== Texto proporcionado ==
Otra flecha dorada de María Gainza
María Gainza no da entrevistas. Bueno, sí: responde preguntas por escrito, lo que prácticamente restringe la posibilidad de una conversación y la aparición de asuntos periféricos al tema en cuestión. En este caso, “el tema” sería la publicación de Un puñado de flechas (Anagrama), que llegó después de El nervio óptico y La luz negra, acaso una trilogía donde arte, literatura y biografía se entraman de manera inseparable e irresistible. Más que una característica de los libros de esta autora, a estas alturas, esa es una forma de escribir.
Fue todo un acierto, entonces, asistir a la presentación pública de este nuevo libro en la búsqueda de algunas respuestas (ya no a preguntas propias) más espontáneas, menos medidas. Ella sabe como es esto, es periodista. “Una noche me fui a dormir periodista y a la mañana me levanté escritora”, dirá la crítica de arte cuando reconozca sin reparos que el éxito le llegó demasiado rápido, que no estaba preparada y que esa súbita transformación se la debe a la generosidad de Mariana Enriquez, que un día le compartió el contacto de su agente literario en España, junto con una sugerencia: “¿Por qué no juntás todo eso que tenés escrito?”.
Ahora que ya es famosa, para escucharla la gente llega hasta la vereda de la librería Verne, en Villa Crespo, cerca de donde vive (“será por eso que accedió a venir”, bromeaban). Entre escritores –además de Enriquez, Esther Cross, Mauro Libertella–, galeristas y artistas –Orly Benzacar, Guillermo Kuitca, Cynthia Cohen–, muchos lectores a secas siguieron de pie la charla, moderada por el dueño de casa, Maximiliano Tomas, y el “académico” Patricio Fontana, que escribió un texto analítico, inteligente y divertido para abrir el encuentro. “Siempre quise tener un académico en mi mesa”, confesó Gainza, sentada en medio de ambos, con unas pocas anotaciones que mantuvo entre las manos como ayuda memoria, por si se quedaba en blanco o entraba en pánico. Los presentadores habían atravesado previamente la zona de promesas, para no encender el pudor de la autora: todo duraría no más de una hora, no se excederían en elogios. Además de ser breve (“importantísimo”, coincidieron los tres), Fontana se comprometió a no incurrir en spoilers, y pivoteó sobre una pregunta que atañe al trabajo de la “narradora y esquiva protagonista”: ¿En qué blanco dieron las fechas que hasta ahora disparó?

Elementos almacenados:
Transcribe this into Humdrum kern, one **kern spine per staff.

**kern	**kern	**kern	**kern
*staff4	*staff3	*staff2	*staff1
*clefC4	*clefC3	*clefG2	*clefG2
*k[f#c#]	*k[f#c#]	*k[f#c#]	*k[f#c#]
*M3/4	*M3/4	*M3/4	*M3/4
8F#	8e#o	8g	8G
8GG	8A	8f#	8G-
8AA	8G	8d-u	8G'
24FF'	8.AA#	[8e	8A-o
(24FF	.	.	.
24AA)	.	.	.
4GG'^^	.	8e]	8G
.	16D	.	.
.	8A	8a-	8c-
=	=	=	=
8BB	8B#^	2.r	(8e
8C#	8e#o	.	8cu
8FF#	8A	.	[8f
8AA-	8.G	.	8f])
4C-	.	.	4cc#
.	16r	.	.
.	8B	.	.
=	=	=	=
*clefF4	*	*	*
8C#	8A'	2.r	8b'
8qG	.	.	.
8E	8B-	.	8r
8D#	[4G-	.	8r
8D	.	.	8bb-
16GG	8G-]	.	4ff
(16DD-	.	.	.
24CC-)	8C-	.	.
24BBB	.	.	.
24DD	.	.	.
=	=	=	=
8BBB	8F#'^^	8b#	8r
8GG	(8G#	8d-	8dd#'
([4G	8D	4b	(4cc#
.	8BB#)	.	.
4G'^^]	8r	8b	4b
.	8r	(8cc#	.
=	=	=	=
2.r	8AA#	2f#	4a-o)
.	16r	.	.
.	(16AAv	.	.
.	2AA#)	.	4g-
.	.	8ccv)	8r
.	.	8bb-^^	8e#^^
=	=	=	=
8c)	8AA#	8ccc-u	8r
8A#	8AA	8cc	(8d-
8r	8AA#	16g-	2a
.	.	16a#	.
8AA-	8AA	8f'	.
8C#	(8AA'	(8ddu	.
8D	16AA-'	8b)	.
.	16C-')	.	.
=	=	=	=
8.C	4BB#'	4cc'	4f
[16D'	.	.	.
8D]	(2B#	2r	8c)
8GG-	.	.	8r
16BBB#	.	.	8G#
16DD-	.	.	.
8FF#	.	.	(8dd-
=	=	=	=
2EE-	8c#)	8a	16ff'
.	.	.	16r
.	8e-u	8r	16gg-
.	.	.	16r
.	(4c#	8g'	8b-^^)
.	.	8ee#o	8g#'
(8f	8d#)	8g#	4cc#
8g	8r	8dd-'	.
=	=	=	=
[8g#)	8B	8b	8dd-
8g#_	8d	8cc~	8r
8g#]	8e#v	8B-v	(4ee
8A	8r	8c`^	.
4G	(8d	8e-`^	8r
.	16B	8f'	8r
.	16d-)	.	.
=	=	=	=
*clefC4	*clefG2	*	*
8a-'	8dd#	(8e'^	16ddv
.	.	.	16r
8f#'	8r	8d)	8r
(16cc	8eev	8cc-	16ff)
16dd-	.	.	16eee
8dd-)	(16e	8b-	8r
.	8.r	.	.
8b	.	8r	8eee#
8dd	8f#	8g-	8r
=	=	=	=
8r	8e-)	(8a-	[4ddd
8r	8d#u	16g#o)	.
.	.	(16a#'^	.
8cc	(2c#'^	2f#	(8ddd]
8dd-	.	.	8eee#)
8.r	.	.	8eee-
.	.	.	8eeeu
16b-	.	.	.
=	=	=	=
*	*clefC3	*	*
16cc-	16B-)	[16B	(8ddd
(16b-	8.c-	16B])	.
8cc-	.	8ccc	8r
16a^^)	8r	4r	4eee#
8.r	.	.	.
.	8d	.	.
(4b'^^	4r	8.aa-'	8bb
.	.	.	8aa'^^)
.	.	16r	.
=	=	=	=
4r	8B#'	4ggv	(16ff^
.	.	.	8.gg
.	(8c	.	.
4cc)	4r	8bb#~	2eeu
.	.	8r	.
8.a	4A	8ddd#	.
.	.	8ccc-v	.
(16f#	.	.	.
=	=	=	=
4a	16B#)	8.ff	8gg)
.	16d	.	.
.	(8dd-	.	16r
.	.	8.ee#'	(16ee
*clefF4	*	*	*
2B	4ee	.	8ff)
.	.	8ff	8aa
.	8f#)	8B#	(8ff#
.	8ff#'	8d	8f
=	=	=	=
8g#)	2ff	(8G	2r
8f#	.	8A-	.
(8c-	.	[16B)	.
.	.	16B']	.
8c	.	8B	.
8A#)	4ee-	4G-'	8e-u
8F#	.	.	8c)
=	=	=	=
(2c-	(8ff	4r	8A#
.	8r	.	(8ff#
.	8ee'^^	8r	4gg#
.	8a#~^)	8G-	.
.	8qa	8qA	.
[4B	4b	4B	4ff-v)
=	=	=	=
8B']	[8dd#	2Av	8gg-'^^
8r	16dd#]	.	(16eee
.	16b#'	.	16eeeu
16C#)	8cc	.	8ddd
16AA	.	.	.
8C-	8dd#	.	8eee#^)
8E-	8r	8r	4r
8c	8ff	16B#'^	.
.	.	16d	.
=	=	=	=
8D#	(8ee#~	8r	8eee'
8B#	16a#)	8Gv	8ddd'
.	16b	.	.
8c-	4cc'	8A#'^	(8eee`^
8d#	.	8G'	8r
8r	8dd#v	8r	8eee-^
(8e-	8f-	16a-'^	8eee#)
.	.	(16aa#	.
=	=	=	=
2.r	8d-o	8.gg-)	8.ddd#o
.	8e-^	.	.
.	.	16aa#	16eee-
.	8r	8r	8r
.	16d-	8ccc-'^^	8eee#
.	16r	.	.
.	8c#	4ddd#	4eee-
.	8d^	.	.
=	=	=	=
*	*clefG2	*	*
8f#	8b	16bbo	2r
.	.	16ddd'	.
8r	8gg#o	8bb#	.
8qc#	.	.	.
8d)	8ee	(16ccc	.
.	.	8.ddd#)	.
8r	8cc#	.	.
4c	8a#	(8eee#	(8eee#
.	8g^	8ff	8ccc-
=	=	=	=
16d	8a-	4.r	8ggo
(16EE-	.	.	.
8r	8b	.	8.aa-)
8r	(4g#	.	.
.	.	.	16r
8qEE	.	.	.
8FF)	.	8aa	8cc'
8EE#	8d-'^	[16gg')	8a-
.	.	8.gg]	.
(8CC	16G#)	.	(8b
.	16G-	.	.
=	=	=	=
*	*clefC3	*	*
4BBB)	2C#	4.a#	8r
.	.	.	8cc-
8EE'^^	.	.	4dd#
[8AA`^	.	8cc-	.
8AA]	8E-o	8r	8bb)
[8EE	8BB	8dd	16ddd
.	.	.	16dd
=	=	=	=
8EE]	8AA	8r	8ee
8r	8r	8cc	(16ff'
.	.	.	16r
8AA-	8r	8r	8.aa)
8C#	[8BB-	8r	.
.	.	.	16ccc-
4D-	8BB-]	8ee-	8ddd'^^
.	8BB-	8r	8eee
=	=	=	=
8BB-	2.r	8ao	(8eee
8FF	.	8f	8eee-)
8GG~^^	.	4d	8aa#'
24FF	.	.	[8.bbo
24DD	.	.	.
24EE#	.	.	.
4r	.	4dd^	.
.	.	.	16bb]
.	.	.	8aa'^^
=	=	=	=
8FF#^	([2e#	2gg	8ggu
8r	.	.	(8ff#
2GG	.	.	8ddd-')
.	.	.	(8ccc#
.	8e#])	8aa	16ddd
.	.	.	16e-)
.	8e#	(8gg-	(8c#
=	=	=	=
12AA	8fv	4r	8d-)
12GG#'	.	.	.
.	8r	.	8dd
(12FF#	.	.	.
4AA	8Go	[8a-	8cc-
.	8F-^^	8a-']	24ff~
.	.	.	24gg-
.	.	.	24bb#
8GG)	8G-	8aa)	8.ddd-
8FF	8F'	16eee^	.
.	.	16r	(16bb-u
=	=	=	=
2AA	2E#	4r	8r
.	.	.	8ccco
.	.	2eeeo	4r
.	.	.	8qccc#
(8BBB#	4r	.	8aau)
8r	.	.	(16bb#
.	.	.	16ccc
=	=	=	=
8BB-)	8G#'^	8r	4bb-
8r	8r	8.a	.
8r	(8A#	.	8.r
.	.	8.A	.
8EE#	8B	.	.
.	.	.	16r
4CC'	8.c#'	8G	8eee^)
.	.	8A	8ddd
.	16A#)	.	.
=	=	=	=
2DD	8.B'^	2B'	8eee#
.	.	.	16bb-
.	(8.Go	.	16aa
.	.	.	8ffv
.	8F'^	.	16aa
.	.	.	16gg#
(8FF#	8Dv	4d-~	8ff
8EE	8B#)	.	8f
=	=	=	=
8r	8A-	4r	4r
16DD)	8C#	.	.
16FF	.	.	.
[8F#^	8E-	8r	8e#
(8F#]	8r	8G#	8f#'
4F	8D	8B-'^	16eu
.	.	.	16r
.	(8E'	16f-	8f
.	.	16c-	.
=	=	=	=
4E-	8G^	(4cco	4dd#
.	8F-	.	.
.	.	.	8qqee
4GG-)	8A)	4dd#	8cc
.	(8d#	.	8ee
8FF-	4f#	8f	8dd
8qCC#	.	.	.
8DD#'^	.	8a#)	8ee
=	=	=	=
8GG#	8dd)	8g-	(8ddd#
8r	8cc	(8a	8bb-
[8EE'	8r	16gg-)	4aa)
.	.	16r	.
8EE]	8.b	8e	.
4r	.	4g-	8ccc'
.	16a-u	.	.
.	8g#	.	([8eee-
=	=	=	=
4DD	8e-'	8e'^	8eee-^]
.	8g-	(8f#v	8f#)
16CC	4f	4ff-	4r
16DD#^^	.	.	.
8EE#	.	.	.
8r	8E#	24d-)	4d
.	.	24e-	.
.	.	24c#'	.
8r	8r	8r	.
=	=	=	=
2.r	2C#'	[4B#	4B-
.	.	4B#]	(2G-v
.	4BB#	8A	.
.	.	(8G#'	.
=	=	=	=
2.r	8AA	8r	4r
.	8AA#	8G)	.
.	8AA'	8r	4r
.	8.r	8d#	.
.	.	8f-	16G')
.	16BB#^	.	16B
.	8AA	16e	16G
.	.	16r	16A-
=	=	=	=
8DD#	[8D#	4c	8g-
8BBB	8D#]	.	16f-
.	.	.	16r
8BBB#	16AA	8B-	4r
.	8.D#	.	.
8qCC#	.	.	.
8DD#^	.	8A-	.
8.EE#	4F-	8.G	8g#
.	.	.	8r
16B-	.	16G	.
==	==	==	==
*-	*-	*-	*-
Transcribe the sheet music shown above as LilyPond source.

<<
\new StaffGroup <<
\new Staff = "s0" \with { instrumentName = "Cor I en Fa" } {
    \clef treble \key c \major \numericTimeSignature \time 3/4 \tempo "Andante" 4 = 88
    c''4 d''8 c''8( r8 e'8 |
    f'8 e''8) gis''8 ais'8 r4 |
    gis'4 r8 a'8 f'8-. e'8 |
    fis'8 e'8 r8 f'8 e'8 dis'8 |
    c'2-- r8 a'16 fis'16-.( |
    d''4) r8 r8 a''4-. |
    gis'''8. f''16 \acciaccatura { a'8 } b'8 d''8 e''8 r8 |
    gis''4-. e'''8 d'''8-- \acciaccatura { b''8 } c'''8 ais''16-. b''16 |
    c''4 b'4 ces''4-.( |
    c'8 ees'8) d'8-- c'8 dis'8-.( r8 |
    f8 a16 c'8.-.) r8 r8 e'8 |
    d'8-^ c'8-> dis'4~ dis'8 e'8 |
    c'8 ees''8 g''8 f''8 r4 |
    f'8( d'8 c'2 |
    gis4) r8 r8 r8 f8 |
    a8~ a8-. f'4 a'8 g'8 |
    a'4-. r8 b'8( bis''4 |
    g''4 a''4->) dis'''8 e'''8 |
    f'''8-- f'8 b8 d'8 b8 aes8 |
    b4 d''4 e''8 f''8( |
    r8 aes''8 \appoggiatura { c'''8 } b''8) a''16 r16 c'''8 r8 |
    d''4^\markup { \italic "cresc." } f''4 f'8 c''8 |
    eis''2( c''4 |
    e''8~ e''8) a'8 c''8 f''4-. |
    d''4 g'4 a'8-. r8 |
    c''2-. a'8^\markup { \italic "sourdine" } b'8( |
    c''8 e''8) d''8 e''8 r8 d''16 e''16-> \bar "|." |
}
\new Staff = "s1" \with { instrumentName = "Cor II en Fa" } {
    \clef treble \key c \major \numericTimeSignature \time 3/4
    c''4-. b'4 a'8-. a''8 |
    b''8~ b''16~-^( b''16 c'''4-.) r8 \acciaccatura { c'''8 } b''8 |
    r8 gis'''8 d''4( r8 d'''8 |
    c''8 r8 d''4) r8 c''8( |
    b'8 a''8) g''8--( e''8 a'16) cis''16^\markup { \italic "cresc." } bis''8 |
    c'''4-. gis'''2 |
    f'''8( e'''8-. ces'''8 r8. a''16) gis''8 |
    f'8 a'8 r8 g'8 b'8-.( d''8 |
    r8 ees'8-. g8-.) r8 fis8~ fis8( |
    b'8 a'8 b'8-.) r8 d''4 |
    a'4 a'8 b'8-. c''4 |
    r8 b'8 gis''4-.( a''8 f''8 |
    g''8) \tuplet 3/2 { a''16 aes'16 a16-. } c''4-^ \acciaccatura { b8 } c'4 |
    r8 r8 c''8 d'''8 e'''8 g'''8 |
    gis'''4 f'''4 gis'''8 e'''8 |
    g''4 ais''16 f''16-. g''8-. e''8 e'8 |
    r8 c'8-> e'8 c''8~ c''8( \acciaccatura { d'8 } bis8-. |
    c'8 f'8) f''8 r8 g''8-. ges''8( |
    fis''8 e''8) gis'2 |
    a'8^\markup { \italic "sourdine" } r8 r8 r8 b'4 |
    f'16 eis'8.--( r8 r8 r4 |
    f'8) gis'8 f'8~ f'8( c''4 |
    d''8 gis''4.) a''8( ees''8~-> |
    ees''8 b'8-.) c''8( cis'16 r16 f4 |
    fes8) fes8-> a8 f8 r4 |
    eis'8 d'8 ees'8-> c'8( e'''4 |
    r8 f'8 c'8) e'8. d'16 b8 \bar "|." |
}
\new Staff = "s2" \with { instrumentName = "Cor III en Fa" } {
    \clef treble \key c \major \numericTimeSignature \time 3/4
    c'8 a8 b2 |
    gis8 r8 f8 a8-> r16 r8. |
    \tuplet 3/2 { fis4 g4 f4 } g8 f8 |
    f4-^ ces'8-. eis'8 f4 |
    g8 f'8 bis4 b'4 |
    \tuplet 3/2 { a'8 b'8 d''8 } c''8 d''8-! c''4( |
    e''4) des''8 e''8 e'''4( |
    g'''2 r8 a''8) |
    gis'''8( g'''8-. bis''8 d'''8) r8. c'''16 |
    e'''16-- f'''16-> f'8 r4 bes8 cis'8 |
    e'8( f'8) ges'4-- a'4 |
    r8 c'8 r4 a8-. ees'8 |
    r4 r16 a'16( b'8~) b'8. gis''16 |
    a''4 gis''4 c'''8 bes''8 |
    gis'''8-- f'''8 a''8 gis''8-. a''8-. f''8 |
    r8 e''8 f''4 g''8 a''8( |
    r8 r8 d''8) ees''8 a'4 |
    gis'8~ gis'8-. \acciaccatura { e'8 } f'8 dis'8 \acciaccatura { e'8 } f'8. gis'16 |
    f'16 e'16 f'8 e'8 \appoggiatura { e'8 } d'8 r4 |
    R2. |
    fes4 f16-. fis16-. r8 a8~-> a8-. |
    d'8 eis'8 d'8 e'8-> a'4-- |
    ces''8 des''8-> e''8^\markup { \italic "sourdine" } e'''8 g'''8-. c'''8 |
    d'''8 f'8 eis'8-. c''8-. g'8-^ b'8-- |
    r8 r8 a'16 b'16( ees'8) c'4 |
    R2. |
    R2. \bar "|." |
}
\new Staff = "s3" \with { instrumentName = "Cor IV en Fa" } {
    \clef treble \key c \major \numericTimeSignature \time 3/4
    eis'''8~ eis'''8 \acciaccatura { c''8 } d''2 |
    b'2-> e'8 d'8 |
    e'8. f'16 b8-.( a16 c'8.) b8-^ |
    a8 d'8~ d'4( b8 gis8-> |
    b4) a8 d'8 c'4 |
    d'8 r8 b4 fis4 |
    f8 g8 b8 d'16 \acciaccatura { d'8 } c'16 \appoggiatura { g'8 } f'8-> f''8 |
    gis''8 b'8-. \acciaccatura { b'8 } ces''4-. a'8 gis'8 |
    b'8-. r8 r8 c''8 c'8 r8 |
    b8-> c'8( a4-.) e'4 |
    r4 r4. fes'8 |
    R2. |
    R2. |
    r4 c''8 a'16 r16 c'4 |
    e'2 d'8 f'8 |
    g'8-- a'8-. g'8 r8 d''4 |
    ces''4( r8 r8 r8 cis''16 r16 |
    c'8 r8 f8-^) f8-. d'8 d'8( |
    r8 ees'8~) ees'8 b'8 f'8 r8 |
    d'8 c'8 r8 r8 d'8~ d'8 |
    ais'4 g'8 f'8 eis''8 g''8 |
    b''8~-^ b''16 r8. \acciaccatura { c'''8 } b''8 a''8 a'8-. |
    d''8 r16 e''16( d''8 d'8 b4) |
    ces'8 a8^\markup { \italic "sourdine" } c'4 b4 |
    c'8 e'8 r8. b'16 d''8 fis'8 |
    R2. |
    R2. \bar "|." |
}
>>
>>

== Instrucciones ==
a) Responde estas preguntas sobre la crónica de la presentación de María Gainza:
(i) ¿Qué editorial publicó Un puñado de flechas?
(ii) ¿En qué barrio está la librería Verne?
(iii) ¿Quiénes moderaron la charla?
b) ¿Puedes continuar la crónica sobre la presentación del libro de María Gainza a partir de su última oración?

== Ejercicios resueltos ==
a)
(i) Anagrama.
(ii) En Villa Crespo.
(iii) Maximiliano Tomas y Patricio Fontana.

b)
Tomas remarcó dos o tres cosas muy ciertas sobre los libros de Gainza, “que desafían al lector hasta llevarlo a preguntarse: ¿qué es lo que estoy leyendo?”, lo pone a googlear referencias, títulos de cuadros, a leer de manera hipervincular, lo que para muchos ya es una marca de esta era. Subrayó su “capacidad de mentir, de disfrazarse, de duplicarse”. La segunda verdad va de la mano de la anterior. Aseguró: “Uno termina los libros de María Gainza creyendo que sabe más de lo que sabía antes de empezar”. Ejemplificó con el descubrimiento de un término para referirse a la alegría que genera el bienestar de otras personas: muditā.
Así es como Gainza sorprendió en la periferia del asunto: reveló su insólita atracción por la farándula y el chisme televisivo (“la comedia humana”); reconoció que muchas veces no recuerda las cosas que escribe (o que escribe “para olvidar, para sacarse algo de encima, para drenar”); se refirió a la enfermedad, a una internación que la marcó y a un síntoma de cataratas que intempestivamente una vez casi la deja ciega (“El nervio óptico se hizo en esa situación”); contó las razones por las que Arlt y Aira le dan ganas de escribir y, al contrario, Pascal Quignard no le “enciende la mecha”.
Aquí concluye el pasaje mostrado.